Oddly, I left the theater yesterday after seeing the new Cronenberg film A History of Violence on a bit of a giddy high. Strange for a film that’s ostensibly, or let’s face it, PRETENDS to be, wisely, “about” the “nature” of violence and blah blah. The truth is, Cronenberg is mischeviously disinterested in grandiose themes here…if History of Violence is “about” anything, it seems to be that everything is a form of mechanism, not least of all, its own narrative. It’s being released wide on a Friday by New Line, and one can almost, just almost, see what the studio was thinking: Cronenberg’s film can function as a conventional thriller, if you care to read it that way; and it seems like part of Cronenberg is asking you, even daring you, to do just that. And thus by buying into its incredibly disconcerting surface pleasures you become caught up in one of cinema’s best recent acts of trickery.

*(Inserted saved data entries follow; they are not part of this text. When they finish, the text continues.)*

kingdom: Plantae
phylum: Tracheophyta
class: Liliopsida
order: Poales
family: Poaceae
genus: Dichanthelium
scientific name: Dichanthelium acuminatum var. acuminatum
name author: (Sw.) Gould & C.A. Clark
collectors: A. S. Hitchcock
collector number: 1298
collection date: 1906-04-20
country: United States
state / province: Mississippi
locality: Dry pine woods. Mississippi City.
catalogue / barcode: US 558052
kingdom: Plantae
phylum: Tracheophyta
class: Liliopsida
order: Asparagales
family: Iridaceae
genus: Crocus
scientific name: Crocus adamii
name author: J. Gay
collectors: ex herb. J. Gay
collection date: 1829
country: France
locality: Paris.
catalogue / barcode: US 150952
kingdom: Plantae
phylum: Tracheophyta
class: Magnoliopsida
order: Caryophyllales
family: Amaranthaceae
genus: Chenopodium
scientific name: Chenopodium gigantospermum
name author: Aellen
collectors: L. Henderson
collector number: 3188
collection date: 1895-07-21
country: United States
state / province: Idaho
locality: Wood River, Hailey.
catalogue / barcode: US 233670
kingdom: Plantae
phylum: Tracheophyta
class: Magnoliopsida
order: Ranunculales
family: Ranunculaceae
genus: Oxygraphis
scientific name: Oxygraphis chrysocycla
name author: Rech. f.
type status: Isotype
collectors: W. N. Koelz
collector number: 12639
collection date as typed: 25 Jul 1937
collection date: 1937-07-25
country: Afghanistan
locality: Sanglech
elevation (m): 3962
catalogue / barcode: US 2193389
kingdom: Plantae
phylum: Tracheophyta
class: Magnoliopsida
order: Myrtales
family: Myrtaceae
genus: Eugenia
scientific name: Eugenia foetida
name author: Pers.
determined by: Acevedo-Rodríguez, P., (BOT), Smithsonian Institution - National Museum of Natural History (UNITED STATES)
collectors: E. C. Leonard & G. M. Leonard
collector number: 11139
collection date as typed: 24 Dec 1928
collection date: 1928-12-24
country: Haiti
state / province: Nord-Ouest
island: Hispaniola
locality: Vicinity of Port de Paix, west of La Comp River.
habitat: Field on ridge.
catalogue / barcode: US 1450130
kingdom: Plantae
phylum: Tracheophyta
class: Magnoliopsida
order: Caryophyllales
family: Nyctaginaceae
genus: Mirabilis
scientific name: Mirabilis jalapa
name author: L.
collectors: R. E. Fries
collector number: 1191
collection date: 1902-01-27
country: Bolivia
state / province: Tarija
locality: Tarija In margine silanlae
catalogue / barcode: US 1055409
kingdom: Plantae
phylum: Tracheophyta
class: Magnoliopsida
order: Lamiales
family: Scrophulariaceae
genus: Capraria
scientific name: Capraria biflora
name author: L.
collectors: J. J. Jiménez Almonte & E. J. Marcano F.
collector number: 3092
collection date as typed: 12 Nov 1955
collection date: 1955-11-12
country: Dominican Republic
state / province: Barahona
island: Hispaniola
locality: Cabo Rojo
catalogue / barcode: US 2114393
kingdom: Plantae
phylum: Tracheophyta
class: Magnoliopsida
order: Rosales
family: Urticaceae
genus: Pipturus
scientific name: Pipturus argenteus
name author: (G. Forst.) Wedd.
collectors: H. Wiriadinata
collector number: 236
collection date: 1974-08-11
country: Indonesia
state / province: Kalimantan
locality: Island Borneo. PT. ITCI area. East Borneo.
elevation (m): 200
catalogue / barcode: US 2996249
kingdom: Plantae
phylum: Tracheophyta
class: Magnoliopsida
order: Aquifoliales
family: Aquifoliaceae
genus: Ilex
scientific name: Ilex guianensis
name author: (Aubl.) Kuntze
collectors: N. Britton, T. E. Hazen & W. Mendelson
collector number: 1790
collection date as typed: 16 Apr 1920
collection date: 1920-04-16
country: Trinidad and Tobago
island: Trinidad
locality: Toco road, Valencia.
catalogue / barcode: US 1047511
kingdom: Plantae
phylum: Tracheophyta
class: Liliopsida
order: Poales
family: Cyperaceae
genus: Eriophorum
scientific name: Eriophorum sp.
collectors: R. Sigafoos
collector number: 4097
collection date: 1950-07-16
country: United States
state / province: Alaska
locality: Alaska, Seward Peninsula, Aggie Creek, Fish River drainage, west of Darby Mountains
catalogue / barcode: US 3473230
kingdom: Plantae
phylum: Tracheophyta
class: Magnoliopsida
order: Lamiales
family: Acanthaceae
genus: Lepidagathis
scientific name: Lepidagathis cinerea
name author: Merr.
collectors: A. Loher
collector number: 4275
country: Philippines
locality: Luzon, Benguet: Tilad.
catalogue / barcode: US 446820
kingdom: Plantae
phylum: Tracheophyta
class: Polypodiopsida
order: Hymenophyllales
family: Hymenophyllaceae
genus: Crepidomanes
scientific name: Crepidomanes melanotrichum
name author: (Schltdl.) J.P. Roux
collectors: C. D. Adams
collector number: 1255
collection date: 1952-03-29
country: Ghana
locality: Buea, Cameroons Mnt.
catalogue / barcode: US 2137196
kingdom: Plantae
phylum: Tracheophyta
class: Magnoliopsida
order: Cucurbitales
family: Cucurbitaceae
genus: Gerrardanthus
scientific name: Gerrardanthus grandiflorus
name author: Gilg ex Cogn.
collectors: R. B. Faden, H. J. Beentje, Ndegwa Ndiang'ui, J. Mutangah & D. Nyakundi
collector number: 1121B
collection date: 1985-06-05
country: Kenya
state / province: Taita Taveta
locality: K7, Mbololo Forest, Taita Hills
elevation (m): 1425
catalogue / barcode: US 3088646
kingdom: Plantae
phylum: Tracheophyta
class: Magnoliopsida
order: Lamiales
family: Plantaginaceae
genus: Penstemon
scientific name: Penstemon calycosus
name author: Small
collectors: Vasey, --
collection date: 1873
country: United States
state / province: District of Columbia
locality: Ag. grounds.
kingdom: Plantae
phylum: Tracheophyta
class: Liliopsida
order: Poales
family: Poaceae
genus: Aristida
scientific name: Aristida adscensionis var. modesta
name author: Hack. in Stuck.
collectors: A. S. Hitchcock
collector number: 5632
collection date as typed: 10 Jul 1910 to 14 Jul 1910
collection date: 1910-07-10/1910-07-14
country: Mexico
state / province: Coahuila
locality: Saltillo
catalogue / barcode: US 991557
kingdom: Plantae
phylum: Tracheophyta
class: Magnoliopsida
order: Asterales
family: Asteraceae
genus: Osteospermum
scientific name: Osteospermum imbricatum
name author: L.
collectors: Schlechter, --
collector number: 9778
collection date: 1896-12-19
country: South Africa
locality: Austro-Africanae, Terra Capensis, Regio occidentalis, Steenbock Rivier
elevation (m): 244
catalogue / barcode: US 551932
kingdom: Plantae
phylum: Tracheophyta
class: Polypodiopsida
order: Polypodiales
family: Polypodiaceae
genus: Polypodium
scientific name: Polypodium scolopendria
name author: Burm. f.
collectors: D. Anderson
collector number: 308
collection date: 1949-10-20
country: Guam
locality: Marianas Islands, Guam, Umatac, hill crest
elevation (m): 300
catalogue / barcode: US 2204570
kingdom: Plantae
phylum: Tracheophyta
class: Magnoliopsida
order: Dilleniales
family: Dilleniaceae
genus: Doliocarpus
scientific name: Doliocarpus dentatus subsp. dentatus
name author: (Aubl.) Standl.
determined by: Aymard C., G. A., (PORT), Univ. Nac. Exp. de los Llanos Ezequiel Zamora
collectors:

It would be simply unfair to give away too much of what occurs on a basic, flat narrative level, because watching it play out, in its troublingly plasticine workmanlike manner, just doesn’t feel like anything else…it doesn’t feel right. Something’s very off here, as if we’re watching some form of eXistenZ‘s “game,” yet we are never clued into why we’re here or where we are. All we’re left with are visual clues: Viggo Mortensen’s alternately soulful and dead eyes peering out from behind a face that shifts between baby-innocent and skeleton-hollow; Maria Bello’s form-fitting cheerleader outfit, held over from her teenage days for naughty sexcapades; a tastelessly prefab home steak dinner plate adorned with bright carrots and peas. Cronenberg isn’t after the same old “dark side of suburbia” here; what he’s done is far more delightfully insidious. The tone is precariously balanced; you often find yourself rooting for plot developments (the film is Cronenberg’s most involving and fluid storytelling since The Fly) even while being distracted by the sheer artificiality of it all.
A nice complement to Haneke’s Cache in its questioning of middle-class complacency, History of Violence deserves more consideration and more viewings to tease out its ambiguities than I can grant at this early stage. I can think of nothing more subversive in American film right now than this “product,” which will be challenging the codes of film watching even as its mainstream audiences laugh along with it. Oh, did I mention it’s really funny, too?